Wednesday, February 24th, 2010

Chunghwa Telecom’s Optical Era Project involves an investment of around NT$60 billion (US$1.8 billion) to construct an island-wide fibre-optic network over five years. By 2010 it aims to provide direct fibre access to 2.4 million residential and business subscribers. The expansion will equip Chunghwa Telecom with higher network capacity and offer FttB subscribers data transfer at download speeds of 10Mb/s, 50Mb/s and 100Mb/s for services including IPTV and virtual private networks (VPNs). To date, the greatest development has been in the FttB and FttN segments, suggesting that more emphasis has been placed on connecting public buildings and offices. However, looking ahead, Chunghwa Telecom expects to see significant FttH growth, indicating that it plans to increase the number of residential homes that are connected by fibre.
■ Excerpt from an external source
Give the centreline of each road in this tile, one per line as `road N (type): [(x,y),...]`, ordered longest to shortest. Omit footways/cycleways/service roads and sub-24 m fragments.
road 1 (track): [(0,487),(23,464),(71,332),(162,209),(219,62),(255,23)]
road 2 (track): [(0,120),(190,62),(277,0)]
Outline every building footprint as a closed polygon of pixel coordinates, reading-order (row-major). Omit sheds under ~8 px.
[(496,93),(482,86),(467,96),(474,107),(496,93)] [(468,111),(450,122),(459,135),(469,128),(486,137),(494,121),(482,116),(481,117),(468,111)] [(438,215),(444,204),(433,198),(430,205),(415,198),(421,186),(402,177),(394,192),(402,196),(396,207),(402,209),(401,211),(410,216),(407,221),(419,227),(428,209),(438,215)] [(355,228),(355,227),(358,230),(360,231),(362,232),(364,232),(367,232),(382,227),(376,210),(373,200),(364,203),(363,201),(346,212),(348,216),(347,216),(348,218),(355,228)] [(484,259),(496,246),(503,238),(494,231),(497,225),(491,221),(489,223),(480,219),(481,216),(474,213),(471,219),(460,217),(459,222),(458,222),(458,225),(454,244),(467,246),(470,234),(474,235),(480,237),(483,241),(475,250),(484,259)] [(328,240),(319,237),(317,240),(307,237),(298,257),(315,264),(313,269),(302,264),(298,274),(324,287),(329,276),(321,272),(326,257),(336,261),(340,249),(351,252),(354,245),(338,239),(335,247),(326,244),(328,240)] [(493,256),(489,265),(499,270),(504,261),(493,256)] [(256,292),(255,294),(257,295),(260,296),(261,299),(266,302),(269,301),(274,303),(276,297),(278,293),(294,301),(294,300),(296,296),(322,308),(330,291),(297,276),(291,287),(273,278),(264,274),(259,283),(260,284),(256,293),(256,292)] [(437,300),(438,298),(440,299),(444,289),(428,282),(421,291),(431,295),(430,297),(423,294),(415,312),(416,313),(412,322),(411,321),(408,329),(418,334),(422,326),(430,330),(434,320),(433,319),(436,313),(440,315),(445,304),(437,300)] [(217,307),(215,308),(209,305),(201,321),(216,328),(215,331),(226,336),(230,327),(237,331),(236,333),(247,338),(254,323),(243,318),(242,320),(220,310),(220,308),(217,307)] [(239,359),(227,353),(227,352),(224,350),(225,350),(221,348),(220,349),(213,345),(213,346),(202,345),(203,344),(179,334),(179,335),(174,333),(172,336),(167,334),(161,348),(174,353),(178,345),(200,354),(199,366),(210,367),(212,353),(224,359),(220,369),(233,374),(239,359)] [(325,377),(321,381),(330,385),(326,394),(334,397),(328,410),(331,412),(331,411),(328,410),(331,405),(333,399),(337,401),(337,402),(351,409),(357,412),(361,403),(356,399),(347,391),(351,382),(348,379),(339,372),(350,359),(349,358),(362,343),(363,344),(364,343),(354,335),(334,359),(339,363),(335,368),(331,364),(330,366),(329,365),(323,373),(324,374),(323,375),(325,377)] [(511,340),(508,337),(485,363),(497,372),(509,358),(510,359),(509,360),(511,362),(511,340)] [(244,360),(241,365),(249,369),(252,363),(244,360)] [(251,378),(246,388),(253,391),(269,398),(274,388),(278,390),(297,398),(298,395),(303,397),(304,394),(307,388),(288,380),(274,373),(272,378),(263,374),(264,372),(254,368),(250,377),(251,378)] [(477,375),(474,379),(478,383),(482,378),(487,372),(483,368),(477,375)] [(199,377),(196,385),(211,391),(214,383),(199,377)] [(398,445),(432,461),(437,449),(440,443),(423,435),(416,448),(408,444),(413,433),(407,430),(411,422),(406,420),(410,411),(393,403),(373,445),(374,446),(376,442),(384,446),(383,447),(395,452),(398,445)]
The company is to spend to NT$30 billion (US$930m) per year on expanding its FttX network in its home market over the next two to three years in an effort to replace its existing ADSL network. Chunghwa Telecom anticipates that the number of FttX connections will surpass that of ADSL by end 2011. Going into 2010 FttX subscribers had already passed the 1.5 million mark while ADSL subscribers were around 2.5 million. The company expects its FttX network coverage to reach 83% by the end of 2013.

Chunghwa Telecom was unsuccessful in its bid to get a WiMAX regional licence in 2007. Then in 2009 the tender date for nationwide licenses was postponed due to the regional operators delaying commercialisation of their networks for a variety of reasons. It is not clear whether Chunghwa Telecom will make a bid for a nationwide WiMAX licence. Certainly, with increasing success in the fibre rollout and taking a market lead in this area, the company is well placed to make a well reasoned decision on its future in the broadband access market, especially considering its comments on commitment to the introduction of LTE by 2011.